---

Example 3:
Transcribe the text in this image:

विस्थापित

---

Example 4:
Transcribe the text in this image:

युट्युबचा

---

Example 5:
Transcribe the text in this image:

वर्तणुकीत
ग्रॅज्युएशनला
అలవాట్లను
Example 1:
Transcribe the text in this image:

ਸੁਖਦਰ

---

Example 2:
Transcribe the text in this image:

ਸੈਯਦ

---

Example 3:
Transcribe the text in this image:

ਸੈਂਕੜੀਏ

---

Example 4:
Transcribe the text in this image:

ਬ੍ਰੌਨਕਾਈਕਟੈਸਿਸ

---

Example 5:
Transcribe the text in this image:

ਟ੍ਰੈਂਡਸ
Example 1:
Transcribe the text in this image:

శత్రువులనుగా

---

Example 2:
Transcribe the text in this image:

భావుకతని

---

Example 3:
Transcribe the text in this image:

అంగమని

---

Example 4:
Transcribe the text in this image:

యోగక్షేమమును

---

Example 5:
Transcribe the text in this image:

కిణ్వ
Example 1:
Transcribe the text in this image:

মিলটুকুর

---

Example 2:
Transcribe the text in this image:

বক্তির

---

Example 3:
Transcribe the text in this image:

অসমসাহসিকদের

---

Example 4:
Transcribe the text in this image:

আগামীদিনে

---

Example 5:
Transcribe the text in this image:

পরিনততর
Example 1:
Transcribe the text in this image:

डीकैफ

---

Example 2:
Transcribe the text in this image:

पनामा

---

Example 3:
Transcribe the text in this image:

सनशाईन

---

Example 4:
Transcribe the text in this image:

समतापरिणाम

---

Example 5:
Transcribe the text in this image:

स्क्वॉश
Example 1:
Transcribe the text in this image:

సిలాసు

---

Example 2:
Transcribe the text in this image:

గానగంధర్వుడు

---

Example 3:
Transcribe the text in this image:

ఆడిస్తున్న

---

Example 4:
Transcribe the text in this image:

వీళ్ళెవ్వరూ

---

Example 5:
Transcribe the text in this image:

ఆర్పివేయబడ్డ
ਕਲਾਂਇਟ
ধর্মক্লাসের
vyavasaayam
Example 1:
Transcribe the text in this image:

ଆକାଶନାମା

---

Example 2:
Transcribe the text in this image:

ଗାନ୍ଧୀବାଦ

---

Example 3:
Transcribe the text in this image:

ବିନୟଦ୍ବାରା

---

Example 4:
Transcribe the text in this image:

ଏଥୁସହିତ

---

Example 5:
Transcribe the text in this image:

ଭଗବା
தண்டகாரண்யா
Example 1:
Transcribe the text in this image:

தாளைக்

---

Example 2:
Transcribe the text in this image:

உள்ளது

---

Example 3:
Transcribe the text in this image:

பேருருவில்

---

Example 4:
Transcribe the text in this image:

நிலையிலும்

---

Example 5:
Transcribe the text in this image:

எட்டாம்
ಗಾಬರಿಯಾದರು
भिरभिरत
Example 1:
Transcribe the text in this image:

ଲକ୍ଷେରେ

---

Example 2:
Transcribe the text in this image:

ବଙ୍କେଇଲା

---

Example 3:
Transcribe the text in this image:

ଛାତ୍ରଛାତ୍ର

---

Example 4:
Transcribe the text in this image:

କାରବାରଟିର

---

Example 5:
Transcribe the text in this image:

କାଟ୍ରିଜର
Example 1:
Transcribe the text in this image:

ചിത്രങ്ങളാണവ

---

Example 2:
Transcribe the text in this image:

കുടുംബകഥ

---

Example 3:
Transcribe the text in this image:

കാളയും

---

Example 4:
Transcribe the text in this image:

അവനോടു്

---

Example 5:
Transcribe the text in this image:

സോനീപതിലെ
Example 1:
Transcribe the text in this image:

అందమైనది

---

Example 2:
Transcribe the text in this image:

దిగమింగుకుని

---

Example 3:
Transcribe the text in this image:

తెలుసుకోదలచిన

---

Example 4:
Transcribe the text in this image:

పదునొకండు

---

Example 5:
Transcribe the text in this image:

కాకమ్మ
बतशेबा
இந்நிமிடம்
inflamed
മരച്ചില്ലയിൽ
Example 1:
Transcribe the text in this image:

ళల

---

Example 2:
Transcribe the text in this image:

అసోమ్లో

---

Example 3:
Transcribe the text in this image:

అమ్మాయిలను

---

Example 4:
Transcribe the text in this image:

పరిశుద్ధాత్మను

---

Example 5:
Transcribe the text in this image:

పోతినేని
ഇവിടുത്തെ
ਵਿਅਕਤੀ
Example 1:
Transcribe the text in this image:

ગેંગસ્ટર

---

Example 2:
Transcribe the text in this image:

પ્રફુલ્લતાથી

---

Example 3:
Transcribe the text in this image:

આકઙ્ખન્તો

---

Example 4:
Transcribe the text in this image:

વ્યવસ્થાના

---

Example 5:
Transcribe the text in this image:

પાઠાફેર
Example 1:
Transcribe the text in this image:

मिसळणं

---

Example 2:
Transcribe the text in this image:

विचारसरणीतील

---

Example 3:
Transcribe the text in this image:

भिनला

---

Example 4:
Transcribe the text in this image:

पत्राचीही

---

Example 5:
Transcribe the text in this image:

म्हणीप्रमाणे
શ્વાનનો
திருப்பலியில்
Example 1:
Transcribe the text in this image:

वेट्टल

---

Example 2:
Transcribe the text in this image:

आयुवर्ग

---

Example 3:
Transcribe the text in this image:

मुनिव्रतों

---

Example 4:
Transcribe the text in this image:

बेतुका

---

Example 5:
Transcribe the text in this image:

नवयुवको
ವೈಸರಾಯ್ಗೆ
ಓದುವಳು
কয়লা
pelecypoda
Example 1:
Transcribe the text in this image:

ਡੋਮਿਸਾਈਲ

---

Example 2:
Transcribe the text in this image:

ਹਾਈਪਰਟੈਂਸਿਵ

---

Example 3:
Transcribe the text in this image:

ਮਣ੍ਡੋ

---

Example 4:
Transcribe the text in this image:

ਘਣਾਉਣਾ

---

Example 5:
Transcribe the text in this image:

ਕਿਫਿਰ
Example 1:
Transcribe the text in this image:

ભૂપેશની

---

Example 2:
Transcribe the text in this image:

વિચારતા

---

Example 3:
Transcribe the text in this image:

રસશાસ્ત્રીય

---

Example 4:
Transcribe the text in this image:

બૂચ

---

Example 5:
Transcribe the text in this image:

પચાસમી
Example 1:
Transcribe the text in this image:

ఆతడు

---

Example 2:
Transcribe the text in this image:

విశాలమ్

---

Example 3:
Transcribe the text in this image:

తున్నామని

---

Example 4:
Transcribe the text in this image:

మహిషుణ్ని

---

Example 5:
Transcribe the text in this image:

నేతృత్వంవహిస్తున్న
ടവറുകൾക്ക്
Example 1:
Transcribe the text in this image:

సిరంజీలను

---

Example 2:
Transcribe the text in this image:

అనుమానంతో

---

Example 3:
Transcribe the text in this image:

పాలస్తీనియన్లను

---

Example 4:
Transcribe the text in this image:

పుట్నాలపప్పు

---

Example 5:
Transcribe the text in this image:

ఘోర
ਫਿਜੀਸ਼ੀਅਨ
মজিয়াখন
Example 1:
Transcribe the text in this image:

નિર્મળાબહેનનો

######

The exercise: Reproduce every line of the records above verbatim, in their original order, leaving none out.

Task result:
---

Example 3:
Transcribe the text in this image:

विस्थापित

---

Example 4:
Transcribe the text in this image:

युट्युबचा

---

Example 5:
Transcribe the text in this image:

वर्तणुकीत
ग्रॅज्युएशनला
అలవాట్లను
Example 1:
Transcribe the text in this image:

ਸੁਖਦਰ

---

Example 2:
Transcribe the text in this image:

ਸੈਯਦ

---

Example 3:
Transcribe the text in this image:

ਸੈਂਕੜੀਏ

---

Example 4:
Transcribe the text in this image:

ਬ੍ਰੌਨਕਾਈਕਟੈਸਿਸ

---

Example 5:
Transcribe the text in this image:

ਟ੍ਰੈਂਡਸ
Example 1:
Transcribe the text in this image:

శత్రువులనుగా

---

Example 2:
Transcribe the text in this image:

భావుకతని

---

Example 3:
Transcribe the text in this image:

అంగమని

---

Example 4:
Transcribe the text in this image:

యోగక్షేమమును

---

Example 5:
Transcribe the text in this image:

కిణ్వ
Example 1:
Transcribe the text in this image:

মিলটুকুর

---

Example 2:
Transcribe the text in this image:

বক্তির

---

Example 3:
Transcribe the text in this image:

অসমসাহসিকদের

---

Example 4:
Transcribe the text in this image:

আগামীদিনে

---

Example 5:
Transcribe the text in this image:

পরিনততর
Example 1:
Transcribe the text in this image:

डीकैफ

---

Example 2:
Transcribe the text in this image:

पनामा

---

Example 3:
Transcribe the text in this image:

सनशाईन

---

Example 4:
Transcribe the text in this image:

समतापरिणाम

---

Example 5:
Transcribe the text in this image:

स्क्वॉश
Example 1:
Transcribe the text in this image:

సిలాసు

---

Example 2:
Transcribe the text in this image:

గానగంధర్వుడు

---

Example 3:
Transcribe the text in this image:

ఆడిస్తున్న

---

Example 4:
Transcribe the text in this image:

వీళ్ళెవ్వరూ

---

Example 5:
Transcribe the text in this image:

ఆర్పివేయబడ్డ
ਕਲਾਂਇਟ
ধর্মক্লাসের
vyavasaayam
Example 1:
Transcribe the text in this image:

ଆକାଶନାମା

---

Example 2:
Transcribe the text in this image:

ଗାନ୍ଧୀବାଦ

---

Example 3:
Transcribe the text in this image:

ବିନୟଦ୍ବାରା

---

Example 4:
Transcribe the text in this image:

ଏଥୁସହିତ

---

Example 5:
Transcribe the text in this image:

ଭଗବା
தண்டகாரண்யா
Example 1:
Transcribe the text in this image:

தாளைக்

---

Example 2:
Transcribe the text in this image:

உள்ளது

---

Example 3:
Transcribe the text in this image:

பேருருவில்

---

Example 4:
Transcribe the text in this image:

நிலையிலும்

---

Example 5:
Transcribe the text in this image:

எட்டாம்
ಗಾಬರಿಯಾದರು
भिरभिरत
Example 1:
Transcribe the text in this image:

ଲକ୍ଷେରେ

---

Example 2:
Transcribe the text in this image:

ବଙ୍କେଇଲା

---

Example 3:
Transcribe the text in this image:

ଛାତ୍ରଛାତ୍ର

---

Example 4:
Transcribe the text in this image:

କାରବାରଟିର

---

Example 5:
Transcribe the text in this image:

କାଟ୍ରିଜର
Example 1:
Transcribe the text in this image:

ചിത്രങ്ങളാണവ

---

Example 2:
Transcribe the text in this image:

കുടുംബകഥ

---

Example 3:
Transcribe the text in this image:

കാളയും

---

Example 4:
Transcribe the text in this image:

അവനോടു്

---

Example 5:
Transcribe the text in this image:

സോനീപതിലെ
Example 1:
Transcribe the text in this image:

అందమైనది

---

Example 2:
Transcribe the text in this image:

దిగమింగుకుని

---

Example 3:
Transcribe the text in this image:

తెలుసుకోదలచిన

---

Example 4:
Transcribe the text in this image:

పదునొకండు

---

Example 5:
Transcribe the text in this image:

కాకమ్మ
बतशेबा
இந்நிமிடம்
inflamed
മരച്ചില്ലയിൽ
Example 1:
Transcribe the text in this image:

ళల

---

Example 2:
Transcribe the text in this image:

అసోమ్లో

---

Example 3:
Transcribe the text in this image:

అమ్మాయిలను

---

Example 4:
Transcribe the text in this image:

పరిశుద్ధాత్మను

---

Example 5:
Transcribe the text in this image:

పోతినేని
ഇവിടുത്തെ
ਵਿਅਕਤੀ
Example 1:
Transcribe the text in this image:

ગેંગસ્ટર

---

Example 2:
Transcribe the text in this image:

પ્રફુલ્લતાથી

---

Example 3:
Transcribe the text in this image:

આકઙ્ખન્તો

---

Example 4:
Transcribe the text in this image:

વ્યવસ્થાના

---

Example 5:
Transcribe the text in this image:

પાઠાફેર
Example 1:
Transcribe the text in this image:

मिसळणं

---

Example 2:
Transcribe the text in this image:

विचारसरणीतील

---

Example 3:
Transcribe the text in this image:

भिनला

---

Example 4:
Transcribe the text in this image:

पत्राचीही

---

Example 5:
Transcribe the text in this image:

म्हणीप्रमाणे
શ્વાનનો
திருப்பலியில்
Example 1:
Transcribe the text in this image:

वेट्टल

---

Example 2:
Transcribe the text in this image:

आयुवर्ग

---

Example 3:
Transcribe the text in this image:

मुनिव्रतों

---

Example 4:
Transcribe the text in this image:

बेतुका

---

Example 5:
Transcribe the text in this image:

नवयुवको
ವೈಸರಾಯ್ಗೆ
ಓದುವಳು
কয়লা
pelecypoda
Example 1:
Transcribe the text in this image:

ਡੋਮਿਸਾਈਲ

---

Example 2:
Transcribe the text in this image:

ਹਾਈਪਰਟੈਂਸਿਵ

---

Example 3:
Transcribe the text in this image:

ਮਣ੍ਡੋ

---

Example 4:
Transcribe the text in this image:

ਘਣਾਉਣਾ

---

Example 5:
Transcribe the text in this image:

ਕਿਫਿਰ
Example 1:
Transcribe the text in this image:

ભૂપેશની

---

Example 2:
Transcribe the text in this image:

વિચારતા

---

Example 3:
Transcribe the text in this image:

રસશાસ્ત્રીય

---

Example 4:
Transcribe the text in this image:

બૂચ

---

Example 5:
Transcribe the text in this image:

પચાસમી
Example 1:
Transcribe the text in this image:

ఆతడు

---

Example 2:
Transcribe the text in this image:

విశాలమ్

---

Example 3:
Transcribe the text in this image:

తున్నామని

---

Example 4:
Transcribe the text in this image:

మహిషుణ్ని

---

Example 5:
Transcribe the text in this image:

నేతృత్వంవహిస్తున్న
ടവറുകൾക്ക്
Example 1:
Transcribe the text in this image:

సిరంజీలను

---

Example 2:
Transcribe the text in this image:

అనుమానంతో

---

Example 3:
Transcribe the text in this image:

పాలస్తీనియన్లను

---

Example 4:
Transcribe the text in this image:

పుట్నాలపప్పు

---

Example 5:
Transcribe the text in this image:

ఘోర
ਫਿਜੀਸ਼ੀਅਨ
মজিয়াখন
Example 1:
Transcribe the text in this image:

નિર્મળાબહેનનો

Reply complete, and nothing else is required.